Problem statement ::
Gather each line containing the string "CROSS" from these entries.

Segment Start: Data in this exercise

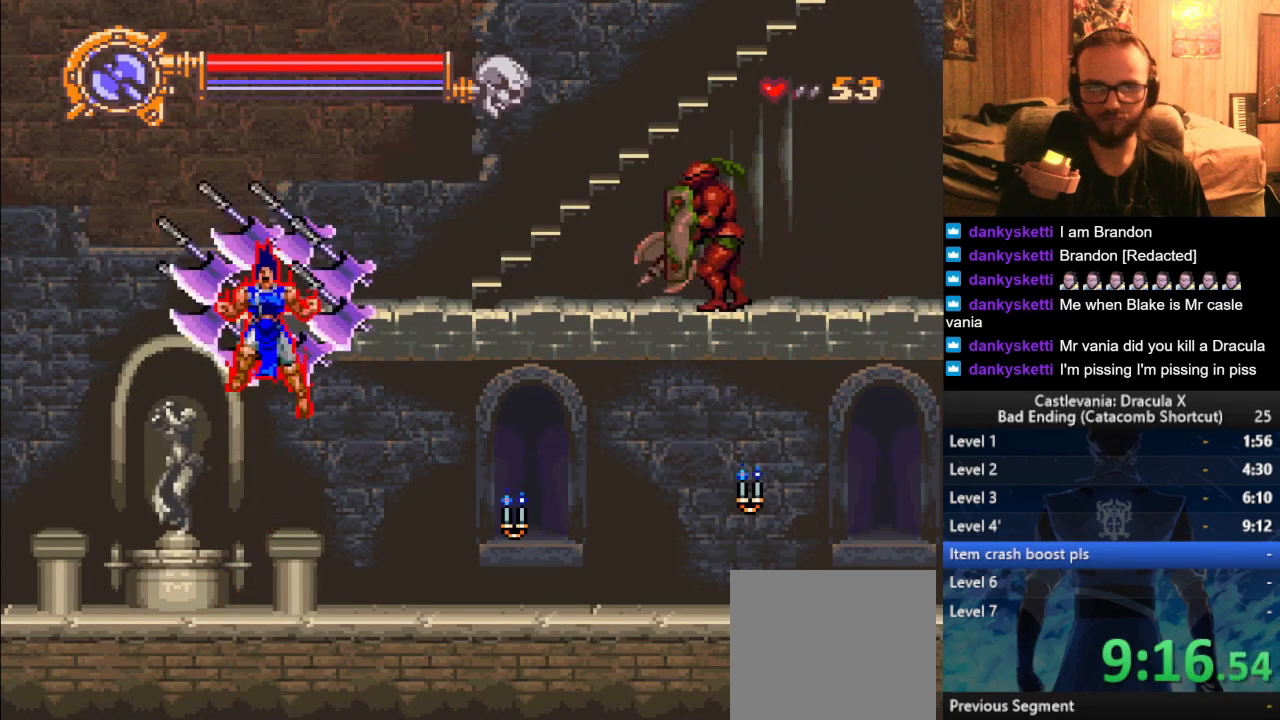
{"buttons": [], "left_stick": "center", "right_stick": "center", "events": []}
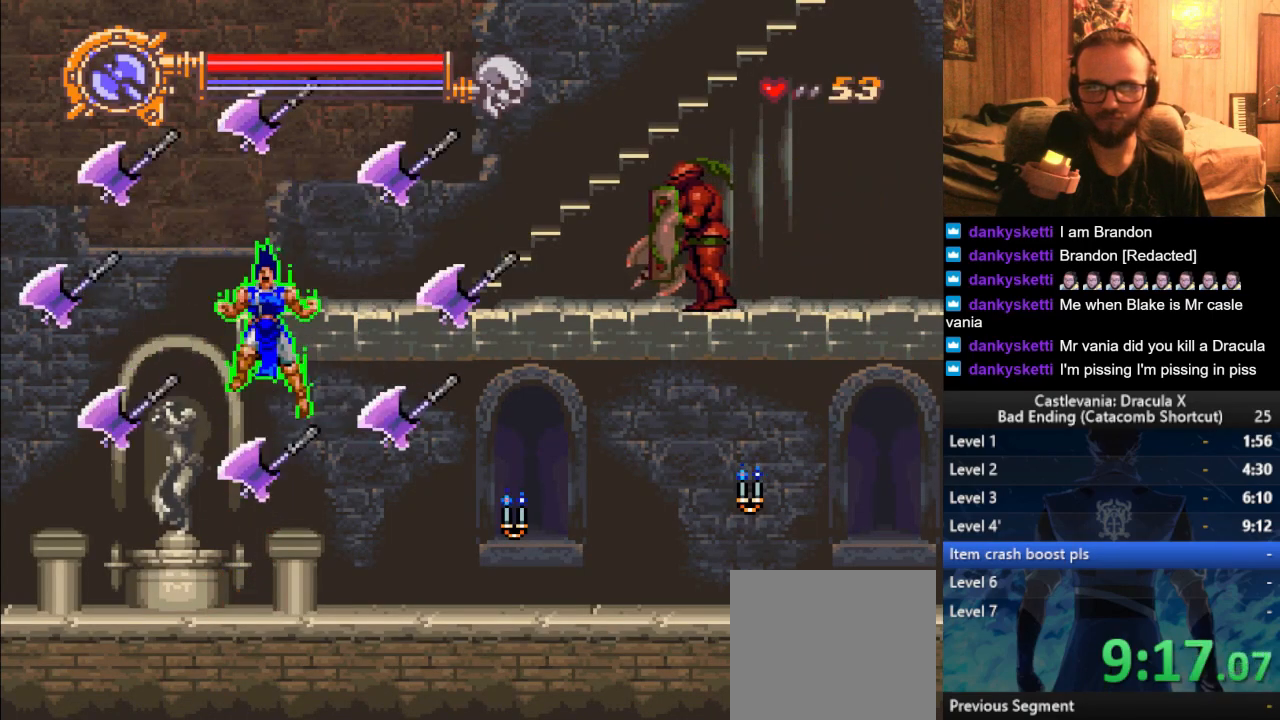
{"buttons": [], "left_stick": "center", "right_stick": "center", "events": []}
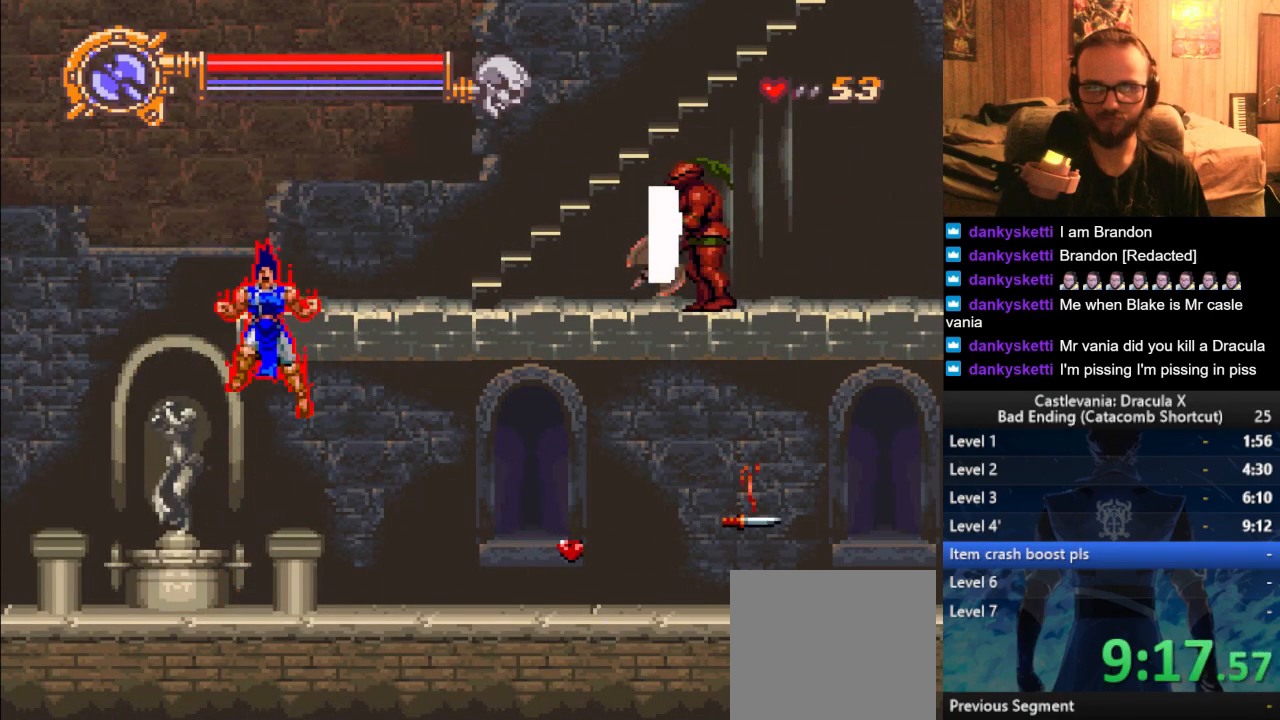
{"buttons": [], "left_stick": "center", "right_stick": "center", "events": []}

Segment End: Data in this exercise
Segment Start: Data in this exercise

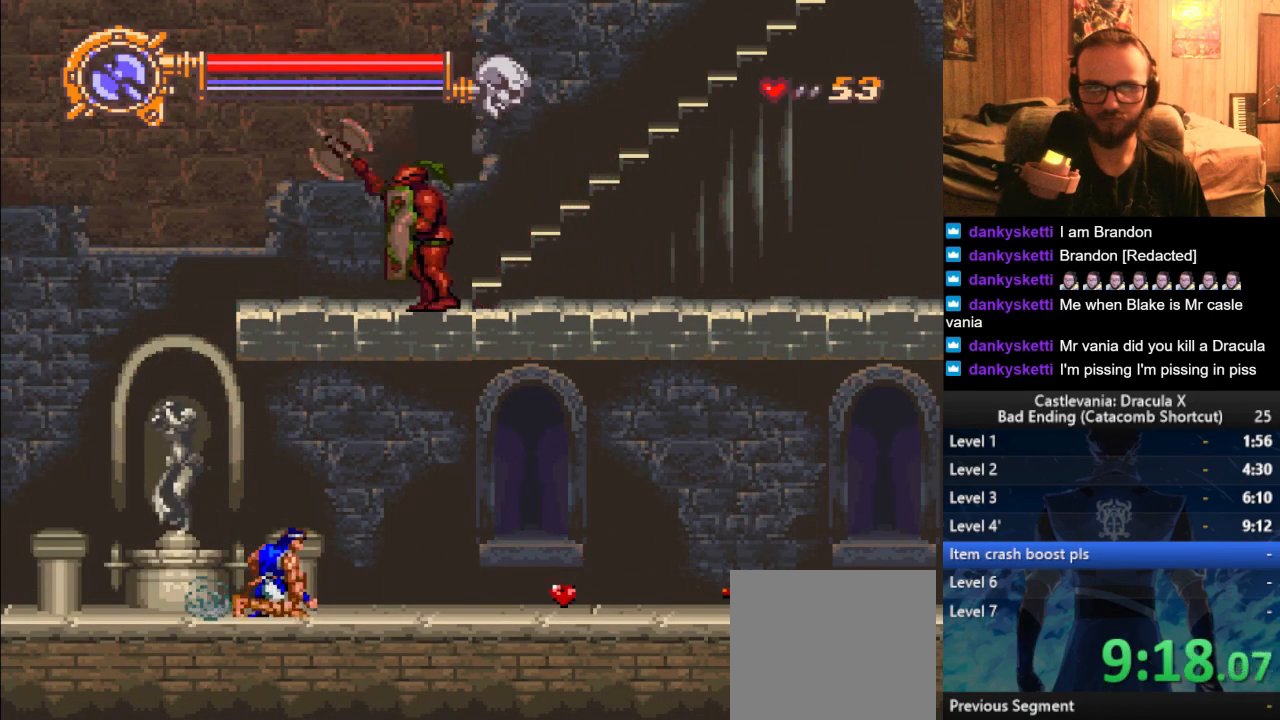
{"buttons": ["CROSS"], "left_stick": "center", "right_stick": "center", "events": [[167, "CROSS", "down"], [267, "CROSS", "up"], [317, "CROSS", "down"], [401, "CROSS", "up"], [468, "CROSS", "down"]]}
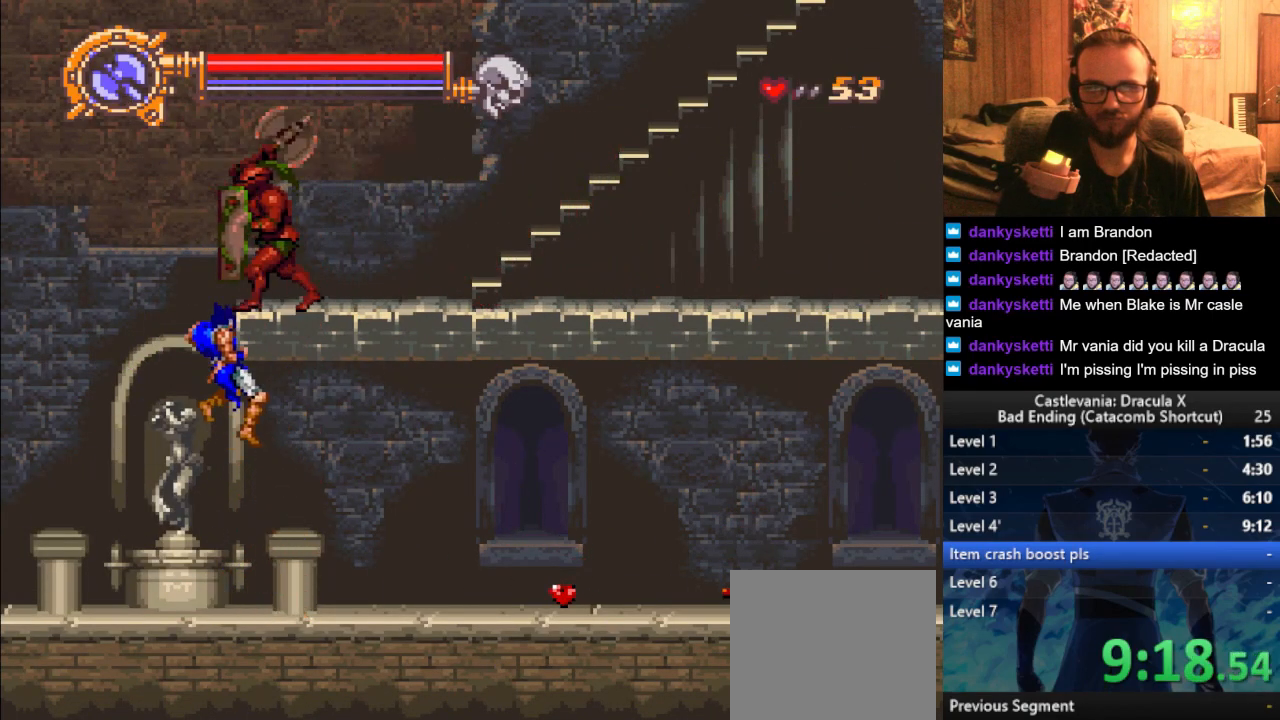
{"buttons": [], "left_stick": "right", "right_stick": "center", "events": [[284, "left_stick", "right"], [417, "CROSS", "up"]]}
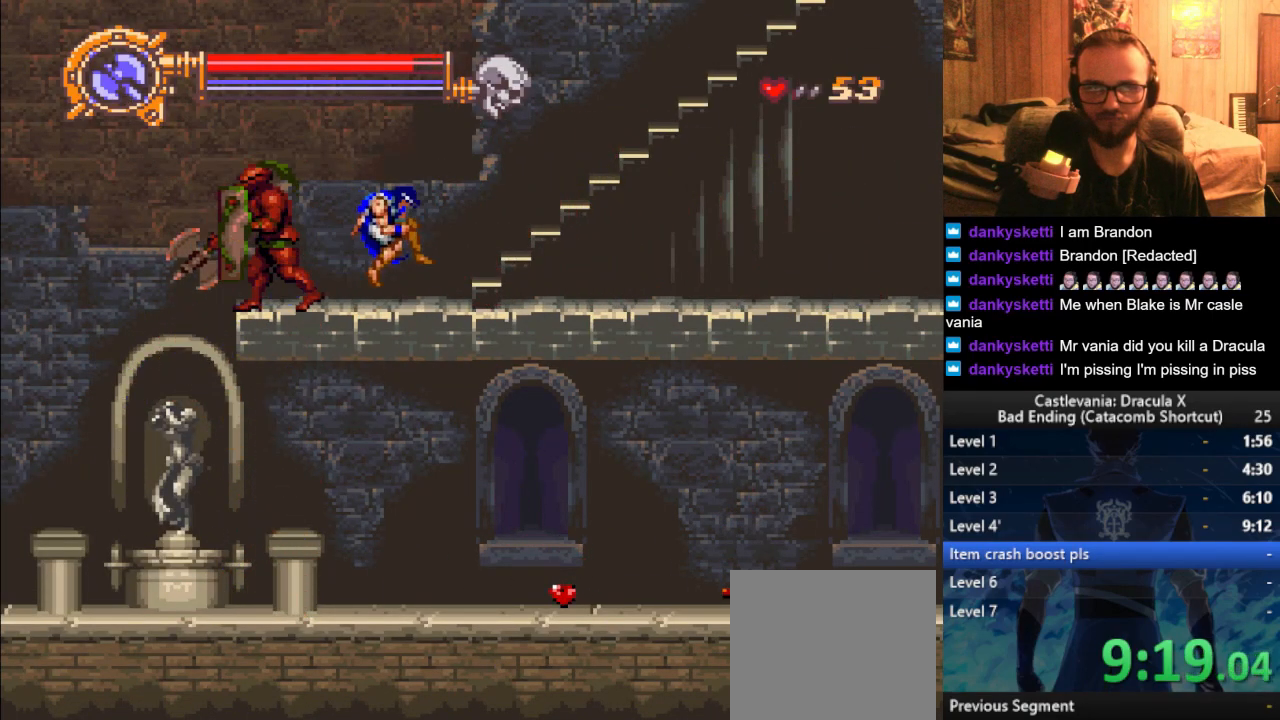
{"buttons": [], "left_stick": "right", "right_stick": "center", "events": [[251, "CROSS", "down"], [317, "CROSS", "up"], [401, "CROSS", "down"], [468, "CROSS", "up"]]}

Segment End: Data in this exercise

Answer ::
{"buttons": ["CROSS"], "left_stick": "center", "right_stick": "center", "events": [[167, "CROSS", "down"], [267, "CROSS", "up"], [317, "CROSS", "down"], [401, "CROSS", "up"], [468, "CROSS", "down"]]}
{"buttons": [], "left_stick": "right", "right_stick": "center", "events": [[284, "left_stick", "right"], [417, "CROSS", "up"]]}
{"buttons": [], "left_stick": "right", "right_stick": "center", "events": [[251, "CROSS", "down"], [317, "CROSS", "up"], [401, "CROSS", "down"], [468, "CROSS", "up"]]}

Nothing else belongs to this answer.